E é justamente neste século, que o significado atribuído aos sonhos e sua interpretação cresceram amplamente no mundo intelectual, principalmente no campo da psicologia, impulsionada por seus estudos, os quais demonstraram ser uma poderosa ferramenta de auto-conhecimento. Com isto, muito daqueles que estavam intrigados, preocupados ou apenas curiosos com as experiências oníricas que haviam vivenciado, passaram a recorrer a este recurso numa tentativa de amenizar sua ansiedade pelos mistérios nelas contidos.
E o resultado de tudo isto é bem interessante: crenças primitivas provavelmente levaram Freud a desenvolver um estudo científico. Um vez que seu excitante trabalho passou a ser desenvolvido em laboratórios ao redor do globo, muitos interessados passaram a voltar-se aos sistemas espirituais antigos. Basta entrarmos em qualquer livraria e certificarmo-nos da quantidade de livros existentes a respeito e que, ao mesmo tempo, não estão nas prateleiras de psicanálise.
Por mais de meio milênio, a mística judaica, a Cabalá, vem considerando que os sonhos ocupam uma importância central em nosso dia a dia. Basta abrirmos sua obra máxima, o Livro do Esplendor, o Zohar, datado por volta de 1290 e analisarmos a quantidade de informações sobre a estrutura dos sonhos.
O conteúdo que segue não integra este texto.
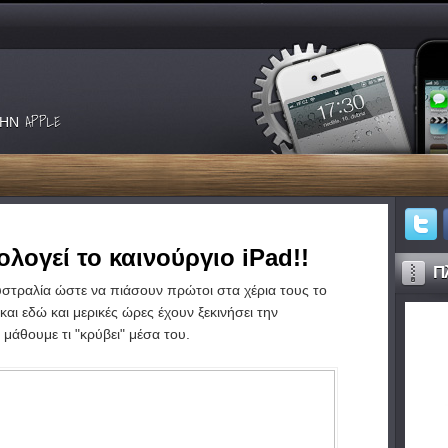
ΗΝ APPLE
λογεί το καινούργιο iPad!!
Πλ
υστραλία ώστε να πιάσουν πρώτοι στα χέρια τους το
και εδώ και μερικές ώρες έχουν ξεκινήσει την
άθουμε τι "κρύβει" μέσα του.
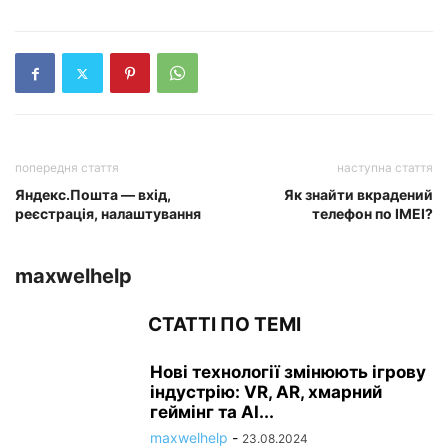
попередня стаття
наступна стаття
Яндекс.Пошта — вхід,
Як знайти вкрадений
реєстрація, налаштування
телефон по IMEI?
maxwelhelp
СТАТТІ ПО ТЕМІ
Нові технології змінюють ігрову
індустрію: VR, AR, хмарний
геймінг та AI...
maxwelhelp
-
23.08.2024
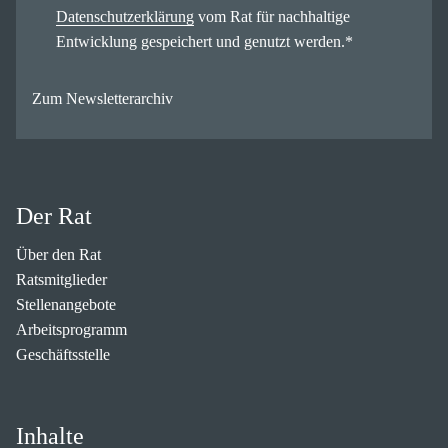
Datenschutzerklärung
vom Rat für nachhaltige
Entwicklung gespeichert und genutzt werden.
*
Zum Newsletterarchiv
Der Rat
Über den Rat
Ratsmitglieder
Stellenangebote
Arbeitsprogramm
Geschäftsstelle
Inhalte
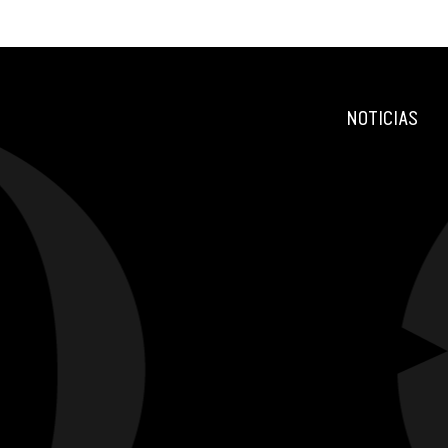
NOTICIAS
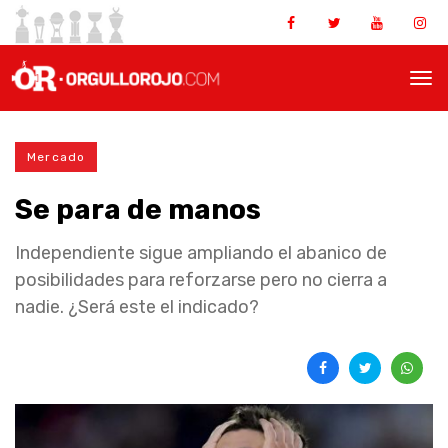
Mercado
Se para de manos
Independiente sigue ampliando el abanico de
posibilidades para reforzarse pero no cierra a
nadie. ¿Será este el indicado?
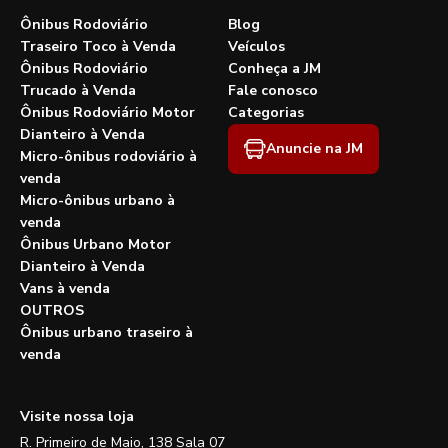
Ônibus Rodoviário
Blog
Traseiro Toco à Venda
Veículos
Ônibus Rodoviário
Conheça a JM
Trucado à Venda
Fale conosco
Ônibus Rodoviário Motor
Categorias
Dianteiro à Venda
Anuncie na JM
Micro-ônibus rodoviário à
venda
Micro-ônibus urbano à
venda
Ônibus Urbano Motor
Dianteiro à Venda
Vans à venda
OUTROS
Ônibus urbano traseiro à
venda
Visite nossa loja
R. Primeiro de Maio, 138 Sala 07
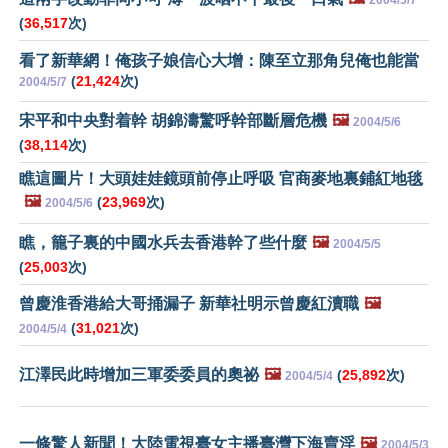
2004/5/7
(
36,517
次)
看了新華網！俺孩子娘信心大增：陳至立那角兒俺也能當
(
21,424
次)
2004/5/7
宋平和中央對着幹 胡錦濤驚呼幹部斷層危機
🖼️
2004/5/6
(
38,114
次)
瞧這圖片！大頭娃娃鏡頭前停止呼吸 官商麥地裏鋪紅地毯
🖼️
(
23,969
次)
2004/5/6
瞧，籠子裏的中國水兵去香港幹了些什麼
🖼️
2004/5/5
(
25,003
次)
曾慶淮香港給大哥捅漏子 新華社明示曾慶紅瀆職
🖼️
(
31,021
次)
2004/5/4
江澤民此時增加三軍委委員的奧祕
🖼️
(
25,892
次)
2004/5/4
一條驚人新聞！大陸電視臺女主播臺灣下海賣淫
🖼️
2004/5/3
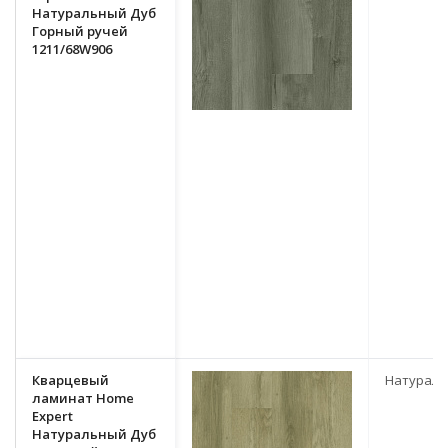
Натуральный Дуб
Горный ручей
1211/68W906
Кварцевый
Натурал
ламинат Home
Expert
Натуральный Дуб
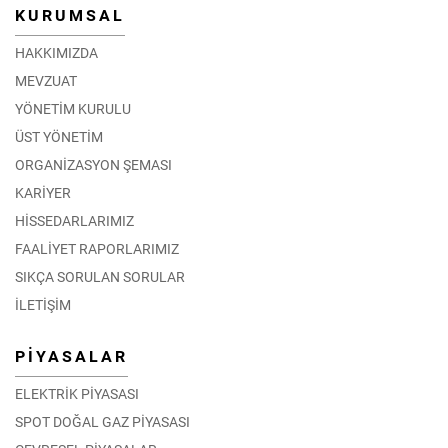
KURUMSAL
HAKKIMIZDA
MEVZUAT
YÖNETİM KURULU
ÜST YÖNETİM
ORGANİZASYON ŞEMASI
KARİYER
HİSSEDARLARIMIZ
FAALİYET RAPORLARIMIZ
SIKÇA SORULAN SORULAR
İLETİŞİM
PİYASALAR
ELEKTRİK PİYASASI
SPOT DOĞAL GAZ PİYASASI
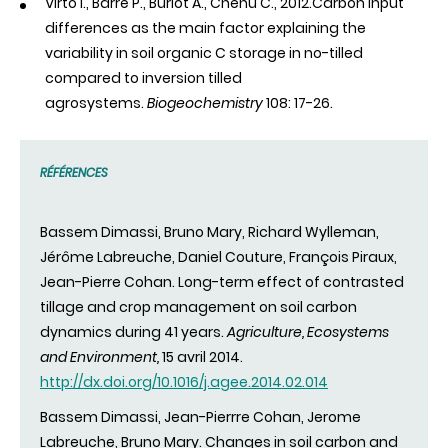
Virto I., Barré P., Burlot A., Chenu C., 2012.Carbon input
differences as the main factor explaining the
variability in soil organic C storage in no-tilled
compared to inversion tilled
agrosystems.
Biogeochemistry
108: 17-26.
RÉFÉRENCES
Bassem Dimassi, Bruno Mary, Richard Wylleman,
Jérôme Labreuche, Daniel Couture, François Piraux,
Jean-Pierre Cohan. Long-term effect of contrasted
tillage and crop management on soil carbon
dynamics during 41 years.
Agriculture, Ecosystems
and Environment,
15 avril 2014.
http://dx.doi.org/10.1016/j.agee.2014.02.014
Bassem Dimassi, Jean-Pierrre Cohan, Jerome
Labreuche, Bruno Mary. Changes in soil carbon and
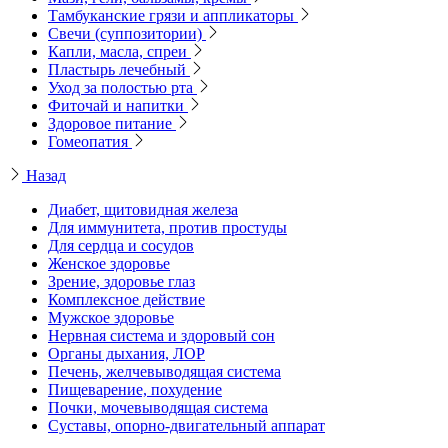
Тамбуканские грязи и аппликаторы
Свечи (суппозитории)
Капли, масла, спреи
Пластырь лечебный
Уход за полостью рта
Фиточай и напитки
Здоровое питание
Гомеопатия
Назад
Диабет, щитовидная железа
Для иммунитета, против простуды
Для сердца и сосудов
Женское здоровье
Зрение, здоровье глаз
Комплексное действие
Мужское здоровье
Нервная система и здоровый сон
Органы дыхания, ЛОР
Печень, желчевыводящая система
Пищеварение, похудение
Почки, мочевыводящая система
Суставы, опорно-двигательный аппарат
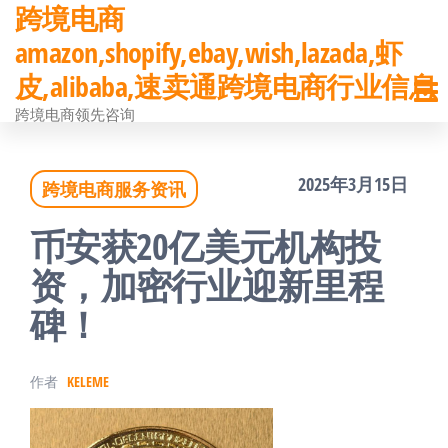
跨境电商
前
amazon,shopify,ebay,wish,lazada,虾
往
皮,alibaba,速卖通跨境电商行业信息
内
跨境电商领先咨询
容
2025年3月15日
跨境电商服务资讯
币安获20亿美元机构投
资，加密行业迎新里程
碑！
作者
KELEME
Aos estudiosos desta ciência esotérica, chamaremos, a partir de agora, cabalistas. Os primeiros cabalistas sempre acreditaram que o sono e os sonhos desempenham um papel vital em nossas vidas. Em nenhum momento condenaram o sono como perda de tempo e, muito pelo contrário, consideravam-no um contribuinte direto à nossa saúde física e mental. Para manter sua imagem humana como algo bonito e divino, os pensadores cabalistas sempre prezaram o sono como tendo um propósito espiritual crucial, ao lado de outras atividades física, tais como comer e beber. Através do sono, recuperamos nossas energias e abrimos nossas mentes a influências superiores, declara a Cabalá. Ao mesmo tempo, somos exortados a não negar-nos um descanso adequado, assim como somos avisados a não punir-nos com jejuns desnecessários ou outras formas de autoflagelação.